An interview with Ronald Hicks | Principal and Head of Health + Research Sector | HDR | Rice Daubney
WOODFORM ARCHITECTURAL: What’s your background in architecture? Mainly, how did you specialize in healthcare?
RONALD HICKS: I am from South Africa, and I had done some healthcare work in South Africa before I came to Australia. I was with a company called Silver Thomas Hanley Daryl Jackson, and then after that period I joined Rice Daubney about ten years years ago. When I came to Rice Daubney, I headed the Health and Research Sector, so health and science and technology was my total focus over the last 10 or so years. I think it is an appropriately full-time commitment—it is certainly a specialized subset. It’s not a secret science or anything like that, but it is complex.
WA: What skill set do you bring to differing healthcare projects?
RH: I’ve had exposure to a broad range of project-delivery models. I’ve done tiny regional clinics in Swaziland to 170,000-square-metre hospitals. As an architect, I have considerable experience in the technical side of what hospitals are about, and I’m never embarrassed to ask questions about the technologies that will occupy a space. I try to integrate the very complex set of drivers of what makes a hospital work with architectural drivers, which is not easy because there are often very competing factors. But you have to remain an architect at heart to better serve the users’ needs.
I’m particularly interested in cancer-care buildings. I’ve done quite a few of those now. There haven’t been many people in this world who have not been touched by this illness in some way or other. These buildings bring out in me a different degree of motivation. There’s also a little project I’ve done in the Middle East that services disabled kids. There’s something special about working in that environments, as well.
WA: Going back to how you are first and foremost an architect at heart—I suppose it’s about understanding people and programmes?
RH: If you approach them correctly with underlying architectural principles, and when you’re dealing with people in a compromised condition, the outcome can be meaningful. Hospitals shouldn’t focus on illness; they should focus on wellness. Physical wellbeing is a very serious matter.
WA: Where does Australia stand in terms of healthcare in general compared to the rest of the world?
RH: Australia stacks up very well. We have been consolidated into a bigger practice called HDR, a US-based practice. I’ve been lucky enough to have be exposed to work around the world—there is no question that the standard of Australian healthcare facilities is very good. There are examples in Europe of superb pieces of architecture in the healthcare space. Australian architects are right up there, but because of our small population, our exposure to highly specialized facilities is at a lower level.
WA: What global projects have you worked on where you could say boundaries were pushed?
RH: The Chris O'Brien Lifehouse in Sydney has been called very interesting and different. It was very aspirational—that cancer-care facility was trying to fulfill the ambitions of Chris O’Brien, a doctor who personally experienced the condition he had spent his life treating. The people responsible for realizing this vision took that responsibility very seriously, and that made the delivery of that project a very unique experience. It taught me a huge amount.

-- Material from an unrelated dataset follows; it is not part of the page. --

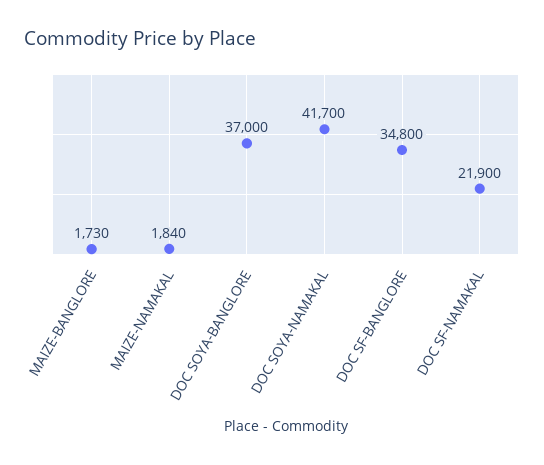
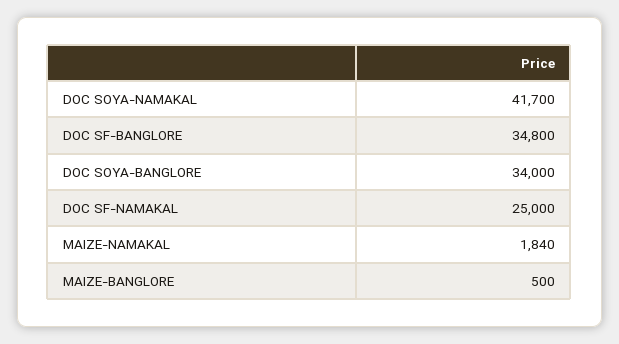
MAIZE-BANGLORE: 1730 -> 500
DOC SOYA-BANGLORE: 37000 -> 34000
DOC SF-NAMAKAL: 21900 -> 25000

Also, the Sunshine Coast University Hospital PPP was a very commercial and competitive environment. It bring a whole set of other challenges. A well-rounded architect is one who can extract positive things from tough experiences. No matter how many years of experience we have as architects, we must still be willing to soak up as much of the positive influences and dynamics we’re exposed to.
We’ve just done this project in Qatar, which was an incredibly stimulating experience. This building [The Hamad Medical Corp. (HMC) center in Al Wakrah Hospital], which won an award last year, is close to Doha but not in one of those new cities, but in a little fishing and pearling settlement. Our building—any building—is all about context. It had a high degree of difficulty; it was more of a long-term, residential care type of facility for disabled kids. This building, I think, reflects the excitement we felt as a team to execute it.
WA: Your presentation during the World Architectural Festival was fascinating.
RH: We tried to focus on non-clinical aesthetics, and I think that’s where timber really comes into its own. There’s no doubt that the traditional, conservative approach to using timber in healthcare services has changed. People are much more open now to the use of this product. You are still confronted by your clients about this product, but I think it’s becoming less.
In 2016, hospitals represent a synthesis. The hospital today as we know is a bit like a hotel and an airport; there’s some retail; it’s a mixed environment. Within the open spaces, that’s where timber comes into its own. The driver has to be: What is the product that I’m leaving? What kind of spaces have I created? Is the environment responsive? There’s been a lot of work done around evidence-based design outcomes in health. There is proven evidence of improved healthcare outcomes with better environments for patients—faster response to medication, reduced length of stay, and discharged in a better condition.